Senator Christopher Dodd, the [Senate Rules and Administration Committee]'s ranking Democrat, objected because a paper-only verification system couldn't be used by the blind and some other people with disabilities.

"By insisting on paper, you're denying people who cannot read because they cannot see," Dodd, of Connecticut, said during a hearing attended by several people with disabilities. "I would vehemently oppose any legislation that excludes the ability of those people to have the right to the same thing that those who can read have."

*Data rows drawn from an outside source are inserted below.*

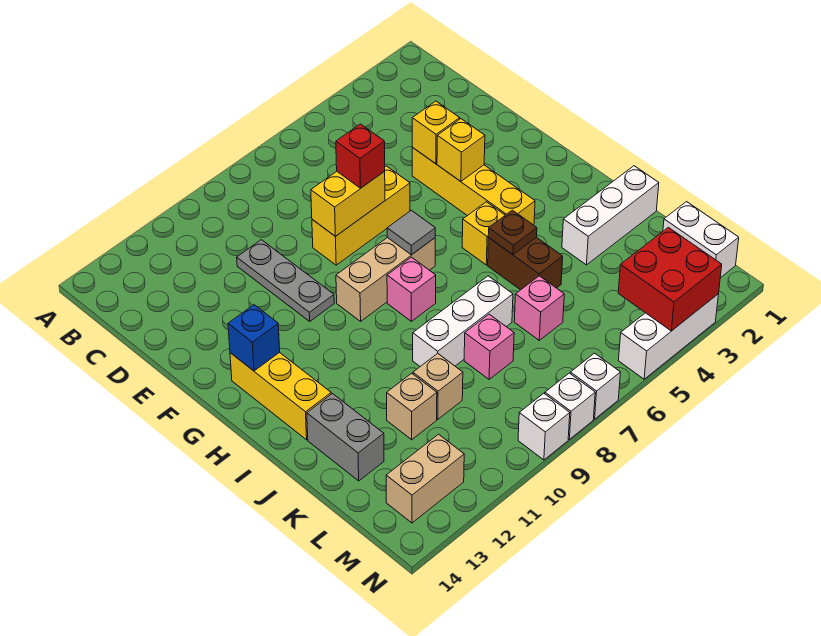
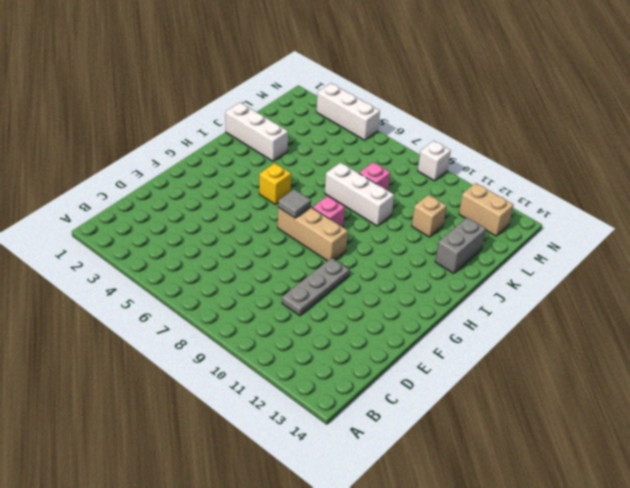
none -> yellow 1x4 brick [412,147,535,225]
none -> yellow 1x3 brick [312,166,410,265]
none -> yellow 1x3 brick [230,352,331,440]

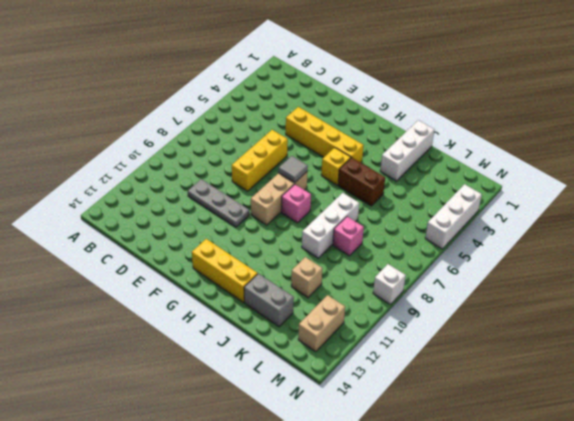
none -> pink 1x1 brick [514,276,564,340]
none -> tan 1x1 brick [413,353,463,419]
none -> white 1x2 brick [663,202,739,278]

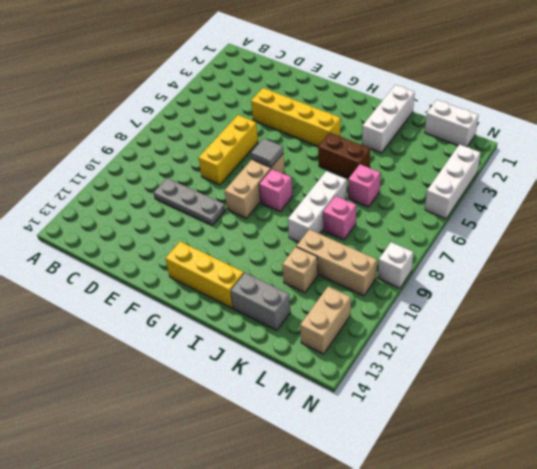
tan 1x3 brick [296,229,377,296] -> tan 1x1 brick [413,353,463,419]
none -> yellow 1x1 brick [462,202,505,265]
none -> white 1x1 brick [570,353,621,419]
none -> white 1x1 brick [545,373,595,439]

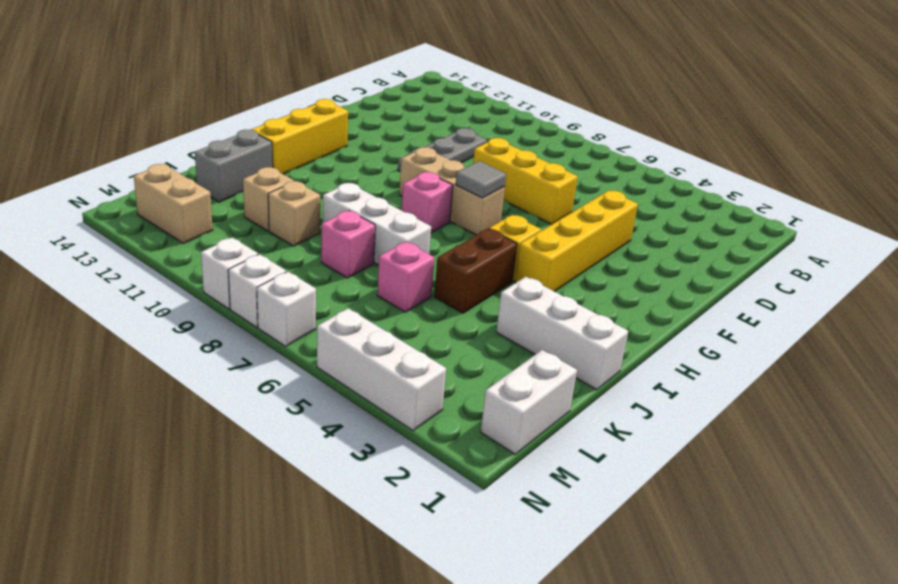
none -> yellow 1x1 brick [412,101,460,164]
none -> yellow 1x2 brick [311,171,385,236]
none -> yellow 1x1 brick [437,119,485,181]

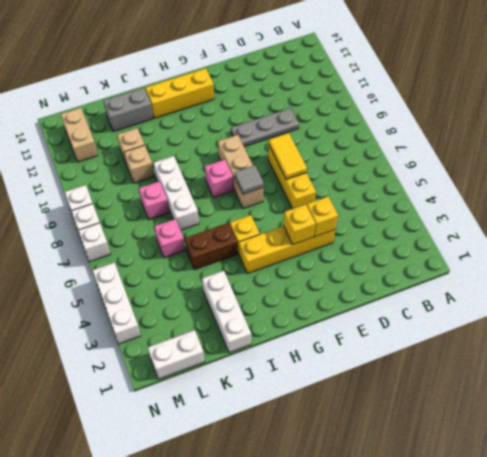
yellow 1x2 tile [269,133,307,180] -> yellow 1x2 brick [311,171,385,236]
none -> blue 1x1 brick [228,305,280,371]
none -> brown 1x1 plate [488,210,537,255]
none -> red 2x2 brick [618,227,722,331]

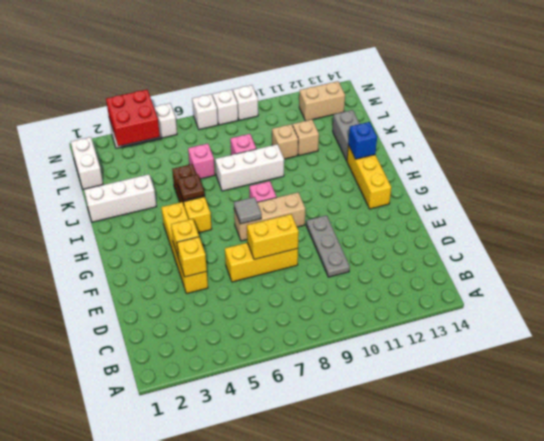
blue 1x1 brick [348,122,377,159] -> blue 1x1 brick moved to [228,305,280,371]
none -> red 1x1 brick [336,124,385,188]

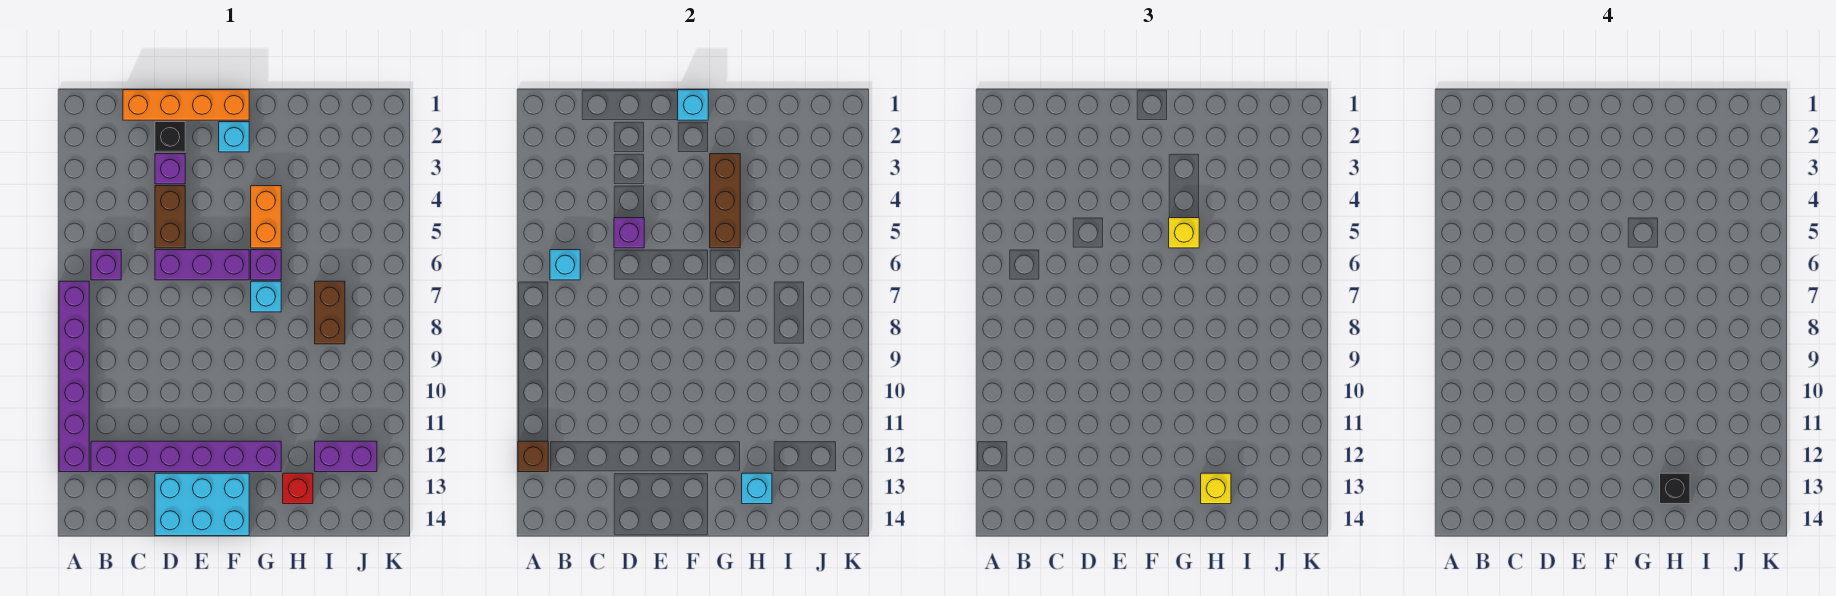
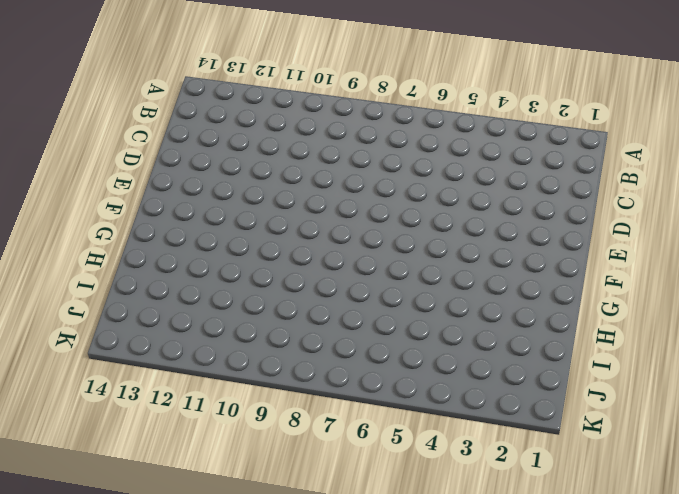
none -> purple 1x6 brick [59,281,89,472]
none -> purple 1x1 brick [91,250,121,280]
none -> purple 1x6 brick [91,441,281,472]

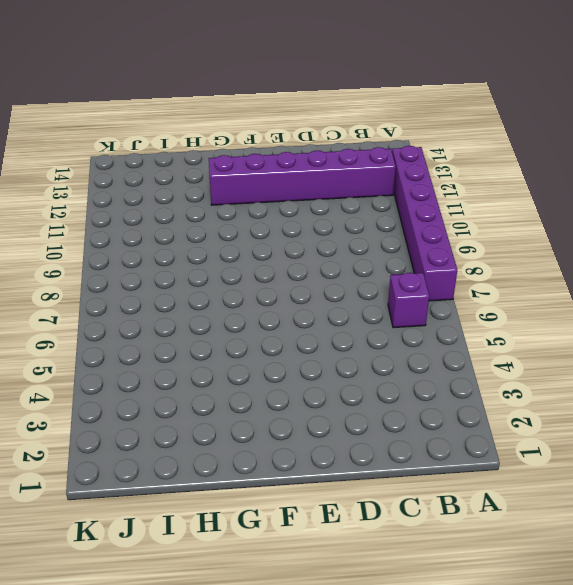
none -> orange 1x4 brick [123,90,249,120]
none -> black 1x1 brick [155,122,185,152]
none -> purple 1x1 brick [155,154,185,184]

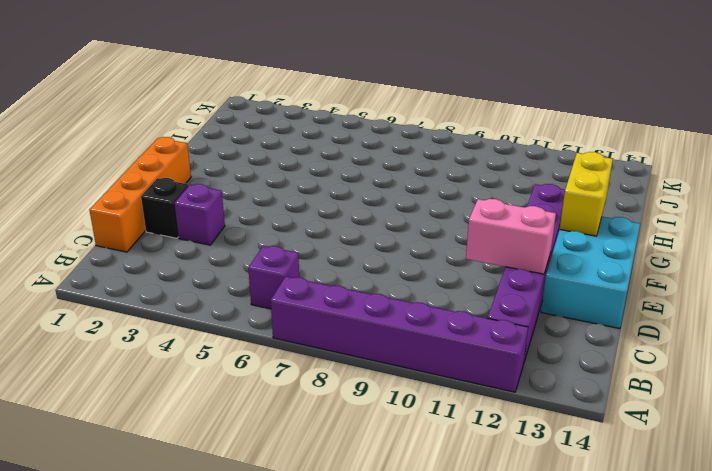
pink 1x2 brick [466,199,556,274] -> none
yellow 1x2 brick [560,152,613,236] -> none
none -> brown 1x2 brick [155,186,185,248]
none -> purple 1x3 brick [155,250,249,280]
none -> cyan 1x1 brick [219,122,249,152]

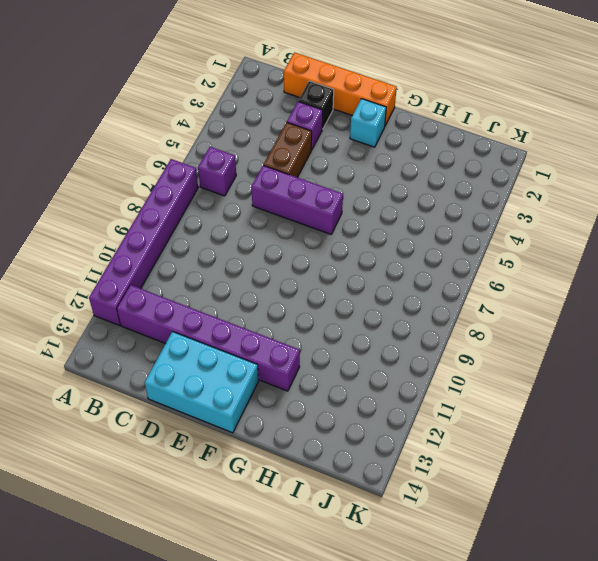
none -> orange 1x2 brick [251,186,281,248]
none -> purple 1x1 brick [251,250,281,280]
none -> cyan 1x1 brick [251,281,281,312]

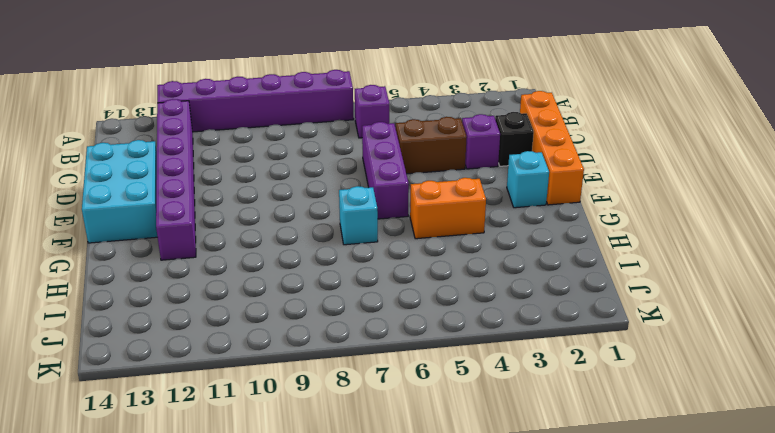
none -> purple 1x1 brick [251,250,281,280]
none -> red 1x1 brick [283,473,313,504]
none -> brown 1x2 brick [315,281,345,344]

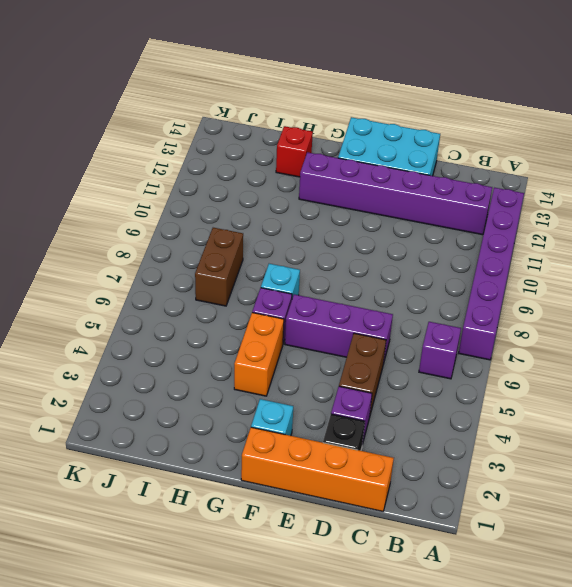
none -> purple 1x2 brick [315,441,377,472]
none -> brown 1x1 brick [518,441,548,472]
none -> cyan 1x1 brick [550,250,580,280]

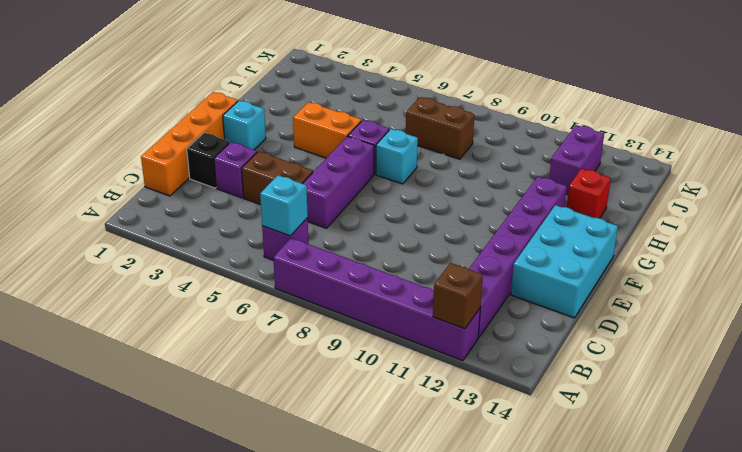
none -> purple 1x1 brick [614,218,644,248]
none -> cyan 1x1 brick [678,90,708,120]
none -> brown 1x3 brick [710,154,740,248]

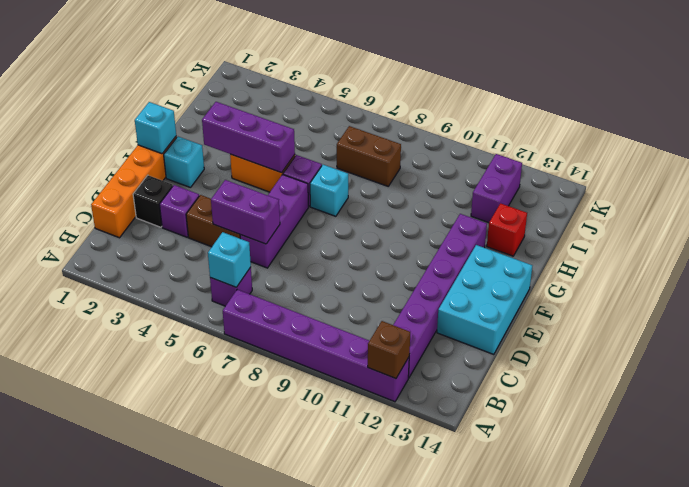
purple 1x2 brick [211,180,280,244] -> purple 1x1 brick [614,218,644,248]
purple 1x3 brick [202,102,295,173] -> brown 1x3 brick [710,154,740,248]
none -> cyan 1x1 brick [742,473,772,504]
none -> yellow 1x1 brick [1169,218,1199,248]
none -> yellow 1x1 brick [1201,473,1231,504]

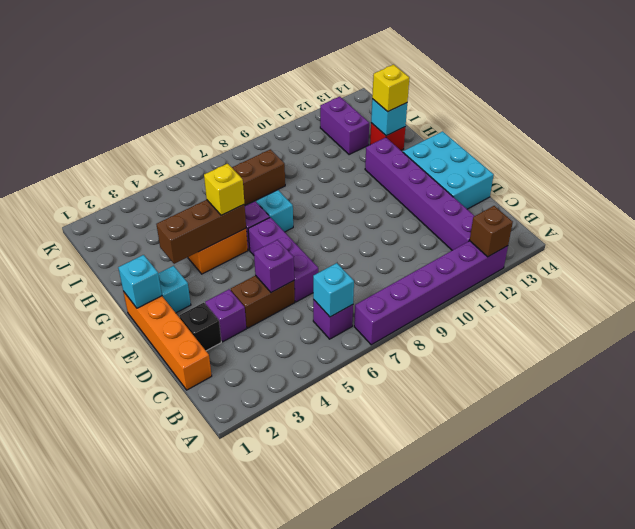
none -> black 1x1 brick [1660,473,1690,504]

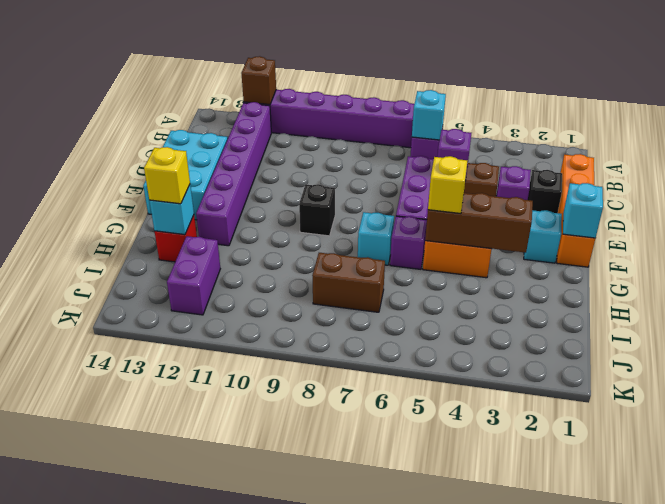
black 1x1 brick [299,184,335,236] -> black 1x1 brick moved to [1660,473,1690,504]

Adding printers denies the blind what??? The same right to have their votes stolen as everyone else?!?!?! How is protecting the integrity of 99.9% of Americans' votes worse than leaving 100% of American votes at risk of theft by whichever private companies created and control the electronic voting machines? Don't even the disabled benefit when all Americans can feel some confidence that 99.9% of American votes – as opposed to 0% – are counted honestly and accurately?

In March 2005, voting integrity advocates from TrueVoteCT talked for more than 1 1/2 hours with "Ms. Kennie Gill, a member of Senator Dodd's Washington staff and his primary assistant on the issue of electronic voting. [Dodd staffer Anthony] Householder described Ms. Gill as Dodd's HAVA expert and the person who drafted HAVA in the first place."

TrueVoteCT left the meeting very disturbed:

The impression that we were left with is that Ms. Gill (and we would assume Senator Dodd himself) are for some reason not supportive of VVPBs [voter-verified paper ballots]…

Ms. Gill (and presumably Senator Dodd) have a very troubling understanding of the problems associated with DREs. They seem to believe, against the views of almost all independent computing experts, that paperless DREs can be trusted to count our votes, as long as they are properly engineered and administered.

Ms. Gill (and presumably Senator Dodd) seem to have a fundamental antipathy against VVPBs, much of it based on erroneous assumptions about how VVPB technology works and on how well VVPB machines worked in Nevada.

TrueVoteCT was also upset that Dodd's staffer falsely denied Chris Dodd played any role in killing paper voting trails in Connecticut:

One of the first questions that came up was whether Senator Dodd would support SB55, given its amended language to require an accessible VVPB. She replied that Senator Dodd makes it a policy not to take a position on state laws. No one at the meeting raised the point that Senator Dodd was instrumental in killing last year's version of SB55 (SB388), which had received widespread support in the Connecticut General Assembly and looked like it was headed for easy passage.

No matter Sen. Dodd's motives, his strong and unwavering support for paperless electronic voting played an instrumental role in election thefts this decade, including the 2004 presidential election. For that alone, Sen. Dodd should retire – or be retired.